I didn’t slow down once as I crossed the courtyard and climbed the steps to the main hall. My pulse hammered in my ears, and my lynx prowled so close to the surface that my vision heightened with every furious stride.
Caelan’s office door was half open. I shoved it the rest of the way.
He looked up sharply from where he stood with two elders reviewing territory maps. The moment he saw my expression, his eyes turned wary.
“Out,” he commanded the elders without looking at them.
They obeyed instantly.
The click of the closing door barely faded before the words practically ripped from my chest. “I want to be with Booker.”
Caelan’s jaw locked. “Alara?—”
“You can’t deny fate just because he’s a wolf.” My voice shook from how hard it was to hold all this inside.
He exhaled hard, bracing both hands on the edge of his desk. “You’ve known him for hours, Alara. You can’t honestly tell me you understand the consequences of binding yourself to an outsider.”
“It shouldn’t matter that he’s a stranger,” I countered. “Fate is supposed to be sacred. You’ve told me that since I was old enough to shift. But the moment it chooses someone beyond our borders for me, it’s suddenly dangerous?”
“That’s not what I said.”
Eyes narrowing, I crossed my arms over my chest. “But it’s what you meant.”
“This isn’t about the wolf, Alara. This is about what we’ve lived through. What you lived through, even if you don’t remember all of it.” Before I could respond, his temper finally cracked open, and something raw slipped out with it. “Our parents died because of an outsider’s betrayal.”
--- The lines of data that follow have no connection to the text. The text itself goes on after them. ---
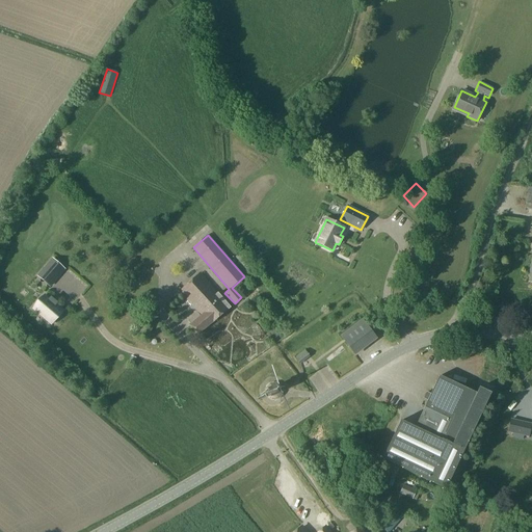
[(239,250),(232,254),(244,275),(250,272),(239,250)]
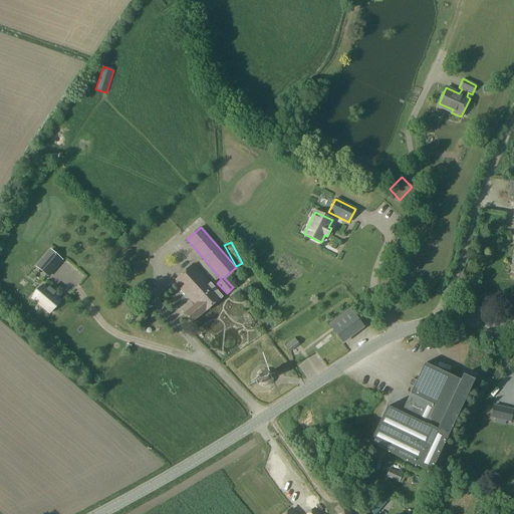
[(41,261),(52,271),(62,260),(51,250),(41,261)]
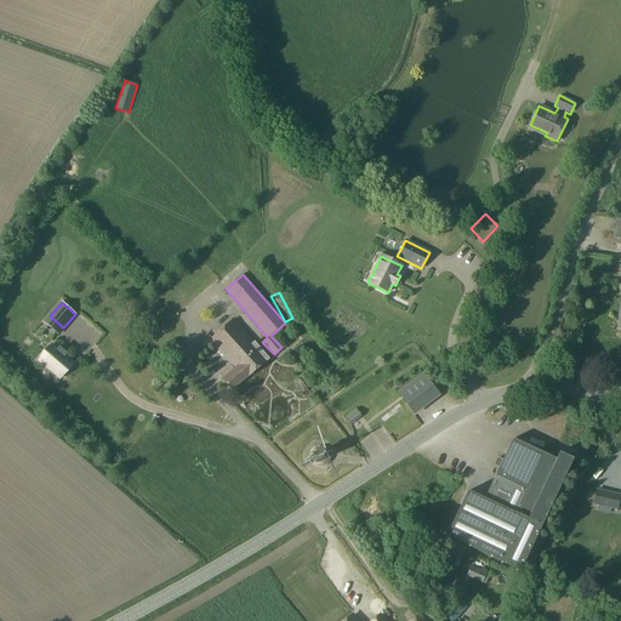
[(234,368),(222,380),(232,391),(268,359),(234,319),(210,340),(234,368)]
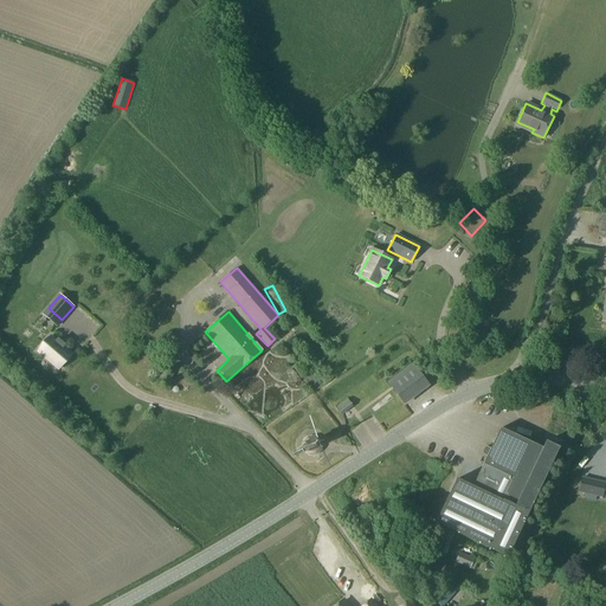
[(346,358),(372,340),(368,333),(341,352),(346,358)]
My breath stuttered. “What?”
Caelan’s shoulders sagged as though he’d been carrying that truth for years and finally lost the strength to hold it up. “It wasn’t a lynx who betrayed them. It wasn’t even someone from aneighboring territory.” His gaze lifted and caught mine. “It was a wolf.”
The floor might as well have tilted under my feet. “You never told me that.”
“You were only a teenager, still so young.” Dropping onto his chair, he heaved a deep sigh. “You’d just lost them only weeks before I found out, and you were still struggling with everything. You didn’t need the emotional upheaval that came from knowing their deaths weren’t just an accident.”
“So you hid it?” I stared at him, stunned that I’d never sensed what he’d done. “Just kept the whole thing shrouded in mystery so I never knew what happened to them?”
He nodded. “We all did. The elders, Riven, and me. You were fragile, Alara. You felt everything around you at a deeper level than anyone else. I didn’t want to add more grief. Or fear.”